How changes in APP processing by secretase
How changes in APP processing by γ-secretase lead to AD is still not well understood. Deposition of amyloid beta (Aβ) peptide fragments of the amyloid precursor protein (APP) in amyloid plaques and hyperphosphorylated tau in neurofibrillary tangles are the cellular hallmarks of AD (O’Brien and Wong, 2011). The amyloid hypothesis proposes that it is the accumulation of extracellular toxic forms of Aβ as both soluble oligomers and insoluble plaques that is the primary pathologic driver of the disease (Hardy and Selkoe, 2002). However, causal links between production of potentially toxic longer forms of Aβ peptides, amyloid deposition, and disease initiation have not been definitively demonstrated and remain contentious (De Strooper and Karran, 2016).
Nascent APP proteins mature through the constitutive secretory pathway from endoplasmic reticulum and the Golgi apparatus and are transported to the plasma membrane (Thinakaran and Koo, 2008). Endosomal and lysosomal compartments are involved in APP processing and perturbation of the endolysosomal system can lead to altered APP processing, Aβ peptide production and amyloid accumulation (Nixon, 2017). Conversely, increased Cholic acid of APP or expression of mutant APP in fibroblasts leads to dysfunction of the endolysosomal system (Cataldo et al., 2008). AD mutations in PSEN1 lead to altered lysosomal function, including reduced acidification through altered PSEN1-mediated recruitment of the Vo ATPase to the lysosome, which in turns leads to defects in neuronal macroautophagy (Lee et al., 2010). Moreover, PSEN1 deficiency has been shown to alter lysosomal calcium storage and release (Coen et al., 2012, Neely Kayala et al., 2012). While the appearance of pathological changes in the endolysosomal and autophagy systems is an important early feature of AD, whether these changes are causes or consequences of primary drivers of neurodegenerative processes remain unclear (Peric and Annaert, 2015).
To address this question, we investigated how AD mutations in APP and PSEN1 affect the endolysosomal and autophagy systems in human-stem-cell-derived cortical neurons. We and others have previously shown that mutations in APP and PSEN1 lead to immediate changes in APP processing, with either increased relative or absolute amounts of longer forms of Aβ peptides (Yagi et al., 2011, Muratore et al., 2014, Moore et al., 2015). We now find that mutations in both APP and PSEN1 causal for monogenic, early onset AD, lead to major defects in lysosome function and autophagy in induced pluripotent stem cell (iPSC)-derived human neurons, with APP mutations also disrupting endosomal function. Reducing production of C-terminal APP by inhibition of BACE1 rescued these phenotypes in both APP and PSEN1 mutant neurons, and defects in the lysosomal and autophagic systems due to PSEN1 mutations are prevented by CRISPR knockout of APP. These data demonstrate that compromised proteolysis of the C-terminal of APP by γ-secretase by autosomal dominant mutations in both PSEN1 and APP causes dysfunction of the endolysosomal and autophagy systems in human neurons and is a driver of neurodegeneration in familial AD.

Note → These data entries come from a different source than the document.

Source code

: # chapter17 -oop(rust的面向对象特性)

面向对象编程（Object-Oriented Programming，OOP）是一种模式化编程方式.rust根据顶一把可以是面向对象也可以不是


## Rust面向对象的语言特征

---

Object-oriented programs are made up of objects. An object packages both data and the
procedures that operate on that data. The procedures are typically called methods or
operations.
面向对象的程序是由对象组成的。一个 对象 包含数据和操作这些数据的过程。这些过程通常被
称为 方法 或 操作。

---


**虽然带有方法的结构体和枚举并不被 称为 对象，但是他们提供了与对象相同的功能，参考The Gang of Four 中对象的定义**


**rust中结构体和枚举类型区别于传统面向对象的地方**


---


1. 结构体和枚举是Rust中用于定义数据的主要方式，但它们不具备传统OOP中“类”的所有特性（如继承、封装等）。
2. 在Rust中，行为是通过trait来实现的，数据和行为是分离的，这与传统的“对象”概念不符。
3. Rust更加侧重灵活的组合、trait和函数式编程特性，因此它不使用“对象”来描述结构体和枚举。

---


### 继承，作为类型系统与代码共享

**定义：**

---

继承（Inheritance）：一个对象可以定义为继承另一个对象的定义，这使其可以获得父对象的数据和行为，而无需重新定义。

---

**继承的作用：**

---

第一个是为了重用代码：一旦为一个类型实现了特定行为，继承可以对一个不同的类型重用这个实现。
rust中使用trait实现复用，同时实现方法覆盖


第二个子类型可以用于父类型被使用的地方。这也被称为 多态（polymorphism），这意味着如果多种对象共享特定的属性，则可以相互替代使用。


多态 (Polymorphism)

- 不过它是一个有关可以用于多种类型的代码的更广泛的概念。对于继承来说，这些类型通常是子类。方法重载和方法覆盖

Discussion We report here that mutations in APP and PSEN1 that are causal for early onset AD lead to major defects in lysosome function and autophagy in human neurons. The rapid appearance of these defects indicates that they are a direct effect of those mutations, and not a secondary consequence of a primary degenerative process, such as protein aggregation. Consistent with this, we find that inhibition of γ-secretase causes lysosomal and autophagy dysfunction in healthy human neurons. APP and PSEN1 mutant neurons accumulate APP-β-CTF and reducing production of C-terminal APP by inhibition of BACE1 rescued lysosome-autophagy phenotypes in both APP and PSEN1 mutant neurons. Defects in the lysosome and autophagy systems due to PSEN1 mutations are prevented by CRISPR knockout of APP, demonstrating that lysosome and autophagy dysfunction in PSEN1 mutant neurons are dependent on the presence of APP. These data demonstrate that compromised proteolysis of the C-terminal of APP by γ-secretase by autosomal dominant mutations in PSEN1 and APP causes dysfunction of the lysosomal and autophagy systems in human neurons and represents a potential driver of neurodegeneration in monogenic AD.